The no-knock warrant was part of a narcotics investigation. No drugs were found. A grand jury declined to charge officers. Civil rights charges were brought against four. The city agreed to pay $2m to settle suits brought by Taylor’s boyfriend, Kenneth Walker.
Coming shortly before the killing of George Floyd by officers in Minneapolis, Taylor’s death fueled protests against police brutality and for systemic reform.
The justice department’s civil rights division has now concluded that Louisville police and city government “failed to adequately protect and serve and discriminated against Black people” and deployed “unjustified neck restraints” and “unreasonable use of police dogs and Tasers”.
Announcing the findings, the US attorney general, Merrick Garland, said officers had “demonstrated disrespect for the people they were sworn to protect”, some videotaping themselves “throwing drinks at pedestrians from their cars, insulting people with disabilities, and calling Black people, ‘monkeys, animal and boy’.
“This conduct is unacceptable. It’s heartbreaking,” Garland said, in Louisville. “It erodes the community trust necessary for effective policing … it is an affront to the people of Louisville who deserve better.”
Police routinely engaged in “unjustified” no-knock warrants that defied federal law and put “ordinary citizens in harm’s way”, said Kristen Clarke, assistant attorney general for civil rights, adding that officers also sought “overly broad” warrants that swept up people with remote connections to suspected criminal activity.
Louisville police disproportionately stopped Black drivers for minor traffic offenses. Black drivers were twice as likely to be cited for having a taillight out as white drivers, four times as likely to be cited for improperly tinted windows and nearly five times as likely to be cited for improper tags.
Black drivers were also 50% more likely to be searched when stopped. Louisville police charged Black drivers at higher rates.
Disparate policing also influenced who was cited for non-violent offenses. Black residents were charged at higher rates than white people for the same misdemeanor offenses, Clarke said. The report noted that Black residents were four times as likely to be charged with loitering as white residents and roughly three times as likely to be cited for disorderly conduct and littering.
Clarke said police often responded “aggressively to people criticizing the police, both in routine encounters and during lawful demonstrations” before and after Taylor’s death.
“The findings are deeply troubling and sobering,” said Vanita Gupta, US associate attorney general. “We are committed to working with Louisville on a path forward to constitutional policing and stronger police community trust.”
The city and police agreed to 36 remedial measures, building on reform efforts after Taylor’s death. The city has prohibited no-knock warrants and dispatched behavioral health specialists to scenes involving mental health episodes. Officer training and wellness support have been revamped.
The Louisville mayor, Craig Greenberg, sworn in two months ago, apologized to residents for an “unacceptable and a betrayal of the public’s trust”.
“Today marks a new day for the people of Louisville,” he said.
Clarke noted that unlawful practices were permitted because of a “lack of effective management, training, and accountability”, adding that a “pattern of racial discrimination fuels distrust”.
The civil rights attorney Ben Crump, who represents the family of Breonna Taylor and others affected by police brutality, said Taylor’s family was “encouraged” by the justice department report.
“These findings, and LMPD’s expected cooperation with … recommended remedial measures, will help protect the citizens of Louisville and shape its culture of policing,” Crump said.
“It’s steps like these, and involvement of the attorney general and the DoJ’s civil rights division, that will move our nation forward and prevent future tragedies like the one that took the life of Breonna Taylor and the countless others who have been killed unnecessarily by law enforcement.”

WHAT TO DO:
Extract, word for word, the stretch of the Louisville policing article from "The no-knock warrant" through "for systemic reform.". The records after this point are separate material, unrelated to the article on Louisville policing.

DATASET RECORDS:
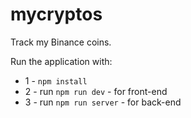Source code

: # mycryptos
Track my Binance coins.

Run the application with:
- 1 - `npm install`
- 2 - run `npm run dev` - for front-end
- 3 - run `npm run server` - for back-end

ANSWER:
The no-knock warrant was part of a narcotics investigation. No drugs were found. A grand jury declined to charge officers. Civil rights charges were brought against four. The city agreed to pay $2m to settle suits brought by Taylor’s boyfriend, Kenneth Walker.
Coming shortly before the killing of George Floyd by officers in Minneapolis, Taylor’s death fueled protests against police brutality and for systemic reform.